Aim of the task:
Please restate the data word for word, leaving out no line.

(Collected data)
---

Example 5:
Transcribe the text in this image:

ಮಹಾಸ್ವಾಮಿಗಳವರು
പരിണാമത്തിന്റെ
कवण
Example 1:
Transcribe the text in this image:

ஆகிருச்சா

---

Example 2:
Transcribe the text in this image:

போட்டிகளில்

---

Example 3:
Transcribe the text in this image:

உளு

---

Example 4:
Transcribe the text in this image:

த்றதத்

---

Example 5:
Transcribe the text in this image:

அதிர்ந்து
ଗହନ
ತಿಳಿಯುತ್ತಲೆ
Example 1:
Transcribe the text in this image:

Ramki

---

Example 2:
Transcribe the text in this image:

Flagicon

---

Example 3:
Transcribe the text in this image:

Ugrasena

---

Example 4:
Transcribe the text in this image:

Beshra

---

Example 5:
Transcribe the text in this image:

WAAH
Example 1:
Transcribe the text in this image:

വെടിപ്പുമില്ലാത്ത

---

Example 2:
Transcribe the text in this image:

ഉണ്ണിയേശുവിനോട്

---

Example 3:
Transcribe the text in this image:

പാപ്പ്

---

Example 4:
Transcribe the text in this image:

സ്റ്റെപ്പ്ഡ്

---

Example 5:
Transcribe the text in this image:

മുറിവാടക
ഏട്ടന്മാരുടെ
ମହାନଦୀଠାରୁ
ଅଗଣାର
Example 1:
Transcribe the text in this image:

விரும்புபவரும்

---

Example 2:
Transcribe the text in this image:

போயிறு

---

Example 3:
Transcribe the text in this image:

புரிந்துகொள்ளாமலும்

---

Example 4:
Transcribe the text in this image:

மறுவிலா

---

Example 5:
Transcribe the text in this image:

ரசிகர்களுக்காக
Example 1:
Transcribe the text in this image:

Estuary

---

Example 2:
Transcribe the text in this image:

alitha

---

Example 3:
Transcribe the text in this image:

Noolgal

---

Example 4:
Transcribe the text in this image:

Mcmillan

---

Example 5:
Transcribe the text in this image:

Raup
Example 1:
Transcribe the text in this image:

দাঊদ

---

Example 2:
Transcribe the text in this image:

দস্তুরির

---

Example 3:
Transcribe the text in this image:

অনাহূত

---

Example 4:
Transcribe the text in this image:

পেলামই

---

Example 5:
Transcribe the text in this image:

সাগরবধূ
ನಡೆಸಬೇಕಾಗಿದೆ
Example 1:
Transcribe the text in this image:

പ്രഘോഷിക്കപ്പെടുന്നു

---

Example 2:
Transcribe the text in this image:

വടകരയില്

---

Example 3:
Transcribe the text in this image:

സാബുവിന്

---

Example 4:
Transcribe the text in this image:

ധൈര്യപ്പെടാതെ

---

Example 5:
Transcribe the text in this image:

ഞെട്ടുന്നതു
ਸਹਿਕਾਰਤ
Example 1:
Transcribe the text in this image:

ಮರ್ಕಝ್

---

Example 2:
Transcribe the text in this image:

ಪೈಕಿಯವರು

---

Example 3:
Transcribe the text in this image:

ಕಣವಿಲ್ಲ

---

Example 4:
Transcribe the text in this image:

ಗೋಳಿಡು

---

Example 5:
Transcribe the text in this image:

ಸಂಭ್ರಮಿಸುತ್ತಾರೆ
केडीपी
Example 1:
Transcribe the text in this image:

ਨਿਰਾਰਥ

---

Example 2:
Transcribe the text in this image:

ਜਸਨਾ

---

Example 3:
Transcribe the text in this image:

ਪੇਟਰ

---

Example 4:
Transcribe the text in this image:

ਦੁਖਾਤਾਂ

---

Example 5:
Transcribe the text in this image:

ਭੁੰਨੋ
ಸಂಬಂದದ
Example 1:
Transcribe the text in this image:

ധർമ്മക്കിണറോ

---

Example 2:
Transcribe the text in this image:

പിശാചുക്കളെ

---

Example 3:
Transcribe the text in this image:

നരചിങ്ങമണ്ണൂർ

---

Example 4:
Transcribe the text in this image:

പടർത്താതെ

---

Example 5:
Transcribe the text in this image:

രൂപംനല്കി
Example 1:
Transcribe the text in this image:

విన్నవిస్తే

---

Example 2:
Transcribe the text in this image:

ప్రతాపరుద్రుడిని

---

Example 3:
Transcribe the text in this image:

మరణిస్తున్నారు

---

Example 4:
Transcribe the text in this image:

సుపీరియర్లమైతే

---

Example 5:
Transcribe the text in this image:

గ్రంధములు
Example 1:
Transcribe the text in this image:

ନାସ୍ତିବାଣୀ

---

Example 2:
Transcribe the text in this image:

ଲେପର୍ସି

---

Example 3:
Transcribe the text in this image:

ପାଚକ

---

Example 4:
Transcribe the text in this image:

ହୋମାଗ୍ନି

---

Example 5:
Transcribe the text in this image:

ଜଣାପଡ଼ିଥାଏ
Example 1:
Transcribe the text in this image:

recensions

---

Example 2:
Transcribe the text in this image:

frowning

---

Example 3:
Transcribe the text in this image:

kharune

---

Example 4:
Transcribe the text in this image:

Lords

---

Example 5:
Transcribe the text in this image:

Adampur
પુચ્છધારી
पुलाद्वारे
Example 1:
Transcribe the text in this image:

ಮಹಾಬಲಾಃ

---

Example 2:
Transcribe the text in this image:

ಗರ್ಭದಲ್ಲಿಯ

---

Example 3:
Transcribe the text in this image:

Result of the exercise:
---

Example 5:
Transcribe the text in this image:

ಮಹಾಸ್ವಾಮಿಗಳವರು
പരിണാമത്തിന്റെ
कवण
Example 1:
Transcribe the text in this image:

ஆகிருச்சா

---

Example 2:
Transcribe the text in this image:

போட்டிகளில்

---

Example 3:
Transcribe the text in this image:

உளு

---

Example 4:
Transcribe the text in this image:

த்றதத்

---

Example 5:
Transcribe the text in this image:

அதிர்ந்து
ଗହନ
ತಿಳಿಯುತ್ತಲೆ
Example 1:
Transcribe the text in this image:

Ramki

---

Example 2:
Transcribe the text in this image:

Flagicon

---

Example 3:
Transcribe the text in this image:

Ugrasena

---

Example 4:
Transcribe the text in this image:

Beshra

---

Example 5:
Transcribe the text in this image:

WAAH
Example 1:
Transcribe the text in this image:

വെടിപ്പുമില്ലാത്ത

---

Example 2:
Transcribe the text in this image:

ഉണ്ണിയേശുവിനോട്

---

Example 3:
Transcribe the text in this image:

പാപ്പ്

---

Example 4:
Transcribe the text in this image:

സ്റ്റെപ്പ്ഡ്

---

Example 5:
Transcribe the text in this image:

മുറിവാടക
ഏട്ടന്മാരുടെ
ମହାନଦୀଠାରୁ
ଅଗଣାର
Example 1:
Transcribe the text in this image:

விரும்புபவரும்

---

Example 2:
Transcribe the text in this image:

போயிறு

---

Example 3:
Transcribe the text in this image:

புரிந்துகொள்ளாமலும்

---

Example 4:
Transcribe the text in this image:

மறுவிலா

---

Example 5:
Transcribe the text in this image:

ரசிகர்களுக்காக
Example 1:
Transcribe the text in this image:

Estuary

---

Example 2:
Transcribe the text in this image:

alitha

---

Example 3:
Transcribe the text in this image:

Noolgal

---

Example 4:
Transcribe the text in this image:

Mcmillan

---

Example 5:
Transcribe the text in this image:

Raup
Example 1:
Transcribe the text in this image:

দাঊদ

---

Example 2:
Transcribe the text in this image:

দস্তুরির

---

Example 3:
Transcribe the text in this image:

অনাহূত

---

Example 4:
Transcribe the text in this image:

পেলামই

---

Example 5:
Transcribe the text in this image:

সাগরবধূ
ನಡೆಸಬೇಕಾಗಿದೆ
Example 1:
Transcribe the text in this image:

പ്രഘോഷിക്കപ്പെടുന്നു

---

Example 2:
Transcribe the text in this image:

വടകരയില്

---

Example 3:
Transcribe the text in this image:

സാബുവിന്

---

Example 4:
Transcribe the text in this image:

ധൈര്യപ്പെടാതെ

---

Example 5:
Transcribe the text in this image:

ഞെട്ടുന്നതു
ਸਹਿਕਾਰਤ
Example 1:
Transcribe the text in this image:

ಮರ್ಕಝ್

---

Example 2:
Transcribe the text in this image:

ಪೈಕಿಯವರು

---

Example 3:
Transcribe the text in this image:

ಕಣವಿಲ್ಲ

---

Example 4:
Transcribe the text in this image:

ಗೋಳಿಡು

---

Example 5:
Transcribe the text in this image:

ಸಂಭ್ರಮಿಸುತ್ತಾರೆ
केडीपी
Example 1:
Transcribe the text in this image:

ਨਿਰਾਰਥ

---

Example 2:
Transcribe the text in this image:

ਜਸਨਾ

---

Example 3:
Transcribe the text in this image:

ਪੇਟਰ

---

Example 4:
Transcribe the text in this image:

ਦੁਖਾਤਾਂ

---

Example 5:
Transcribe the text in this image:

ਭੁੰਨੋ
ಸಂಬಂದದ
Example 1:
Transcribe the text in this image:

ധർമ്മക്കിണറോ

---

Example 2:
Transcribe the text in this image:

പിശാചുക്കളെ

---

Example 3:
Transcribe the text in this image:

നരചിങ്ങമണ്ണൂർ

---

Example 4:
Transcribe the text in this image:

പടർത്താതെ

---

Example 5:
Transcribe the text in this image:

രൂപംനല്കി
Example 1:
Transcribe the text in this image:

విన్నవిస్తే

---

Example 2:
Transcribe the text in this image:

ప్రతాపరుద్రుడిని

---

Example 3:
Transcribe the text in this image:

మరణిస్తున్నారు

---

Example 4:
Transcribe the text in this image:

సుపీరియర్లమైతే

---

Example 5:
Transcribe the text in this image:

గ్రంధములు
Example 1:
Transcribe the text in this image:

ନାସ୍ତିବାଣୀ

---

Example 2:
Transcribe the text in this image:

ଲେପର୍ସି

---

Example 3:
Transcribe the text in this image:

ପାଚକ

---

Example 4:
Transcribe the text in this image:

ହୋମାଗ୍ନି

---

Example 5:
Transcribe the text in this image:

ଜଣାପଡ଼ିଥାଏ
Example 1:
Transcribe the text in this image:

recensions

---

Example 2:
Transcribe the text in this image:

frowning

---

Example 3:
Transcribe the text in this image:

kharune

---

Example 4:
Transcribe the text in this image:

Lords

---

Example 5:
Transcribe the text in this image:

Adampur
પુચ્છધારી
पुलाद्वारे
Example 1:
Transcribe the text in this image:

ಮಹಾಬಲಾಃ

---

Example 2:
Transcribe the text in this image:

ಗರ್ಭದಲ್ಲಿಯ

---

Example 3:
Transcribe the text in this image:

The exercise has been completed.